Overall, the Gigabyte WindForce OC holds a practical edge in this category purely by virtue of its more compact footprint, which broadens case compatibility without any trade-off in power envelope or underlying silicon. For users in spacious full-tower builds, the size gap is irrelevant — but for anyone working within tighter constraints, it is a tangible consideration.

Comparison Summary & Verdict

After examining every specification, both cards prove to be remarkably well-matched, sharing the same 16GB GDDR7 memory, 180W TDP, PCIe 5 interface, and a full suite of features including ray tracing and DLSS. The key separation lies in two areas: raw performance headroom and physical size. The Gigabyte GeForce RTX 5060 Ti WindForce OC 16GB edges ahead with a higher GPU turbo of 2587 MHz, slightly better floating-point performance at 23.84 TFLOPS, and a notably more compact footprint of 208 x 120 mm. The MSI GeForce RTX 5060 Ti Ventus 2X Plus 16GB, while marginally slower on paper, is a solid and reliable choice for users where card size is less of a constraint. In summary, the Gigabyte card suits those chasing every last MHz in a smaller chassis, while the MSI card appeals to builders who prioritize brand familiarity and are comfortable with a slightly larger form factor.

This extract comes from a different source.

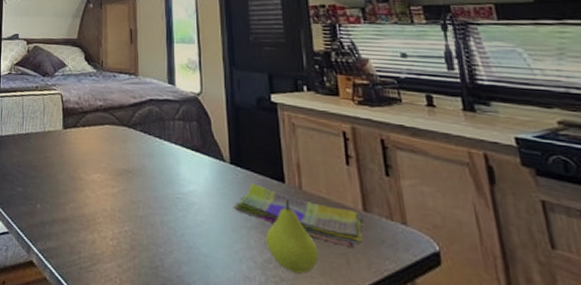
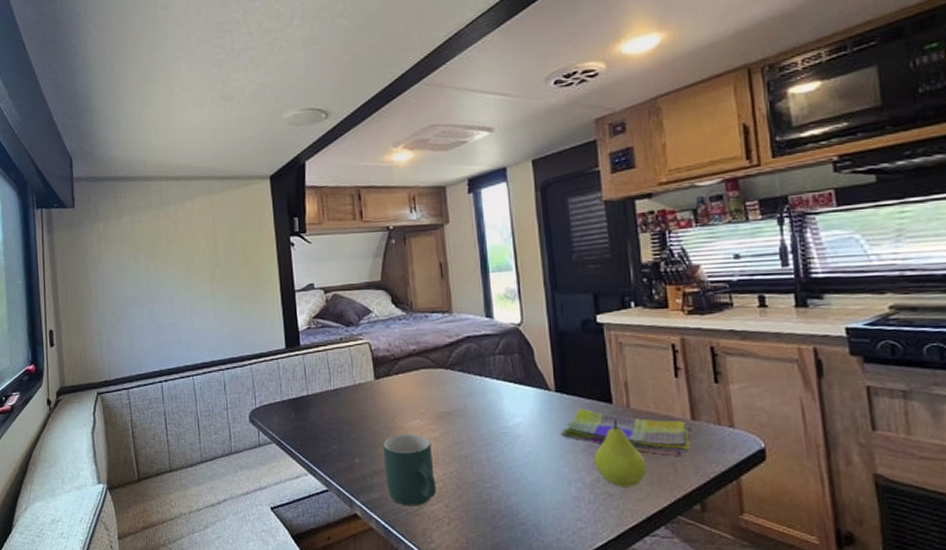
mug: none [63,185,111,262] -> present [383,434,437,506]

Gigabyte GeForce RTX 5060 Ti WindForce OC 16GB
Buy Gigabyte GeForce RTX 5060 Ti WindForce OC 16GB if...

Buy the Gigabyte GeForce RTX 5060 Ti WindForce OC 16GB if you want the higher GPU turbo clock and slightly better floating-point performance, especially in a compact case where the smaller 208 x 120 mm footprint matters.

MSI GeForce RTX 5060 Ti Ventus 2X Plus 16GB
Buy MSI GeForce RTX 5060 Ti Ventus 2X Plus 16GB if...

Buy the MSI GeForce RTX 5060 Ti Ventus 2X Plus 16GB if physical card size is not a concern for your build and you are comfortable with a marginally lower turbo clock in exchange for the MSI Ventus platform.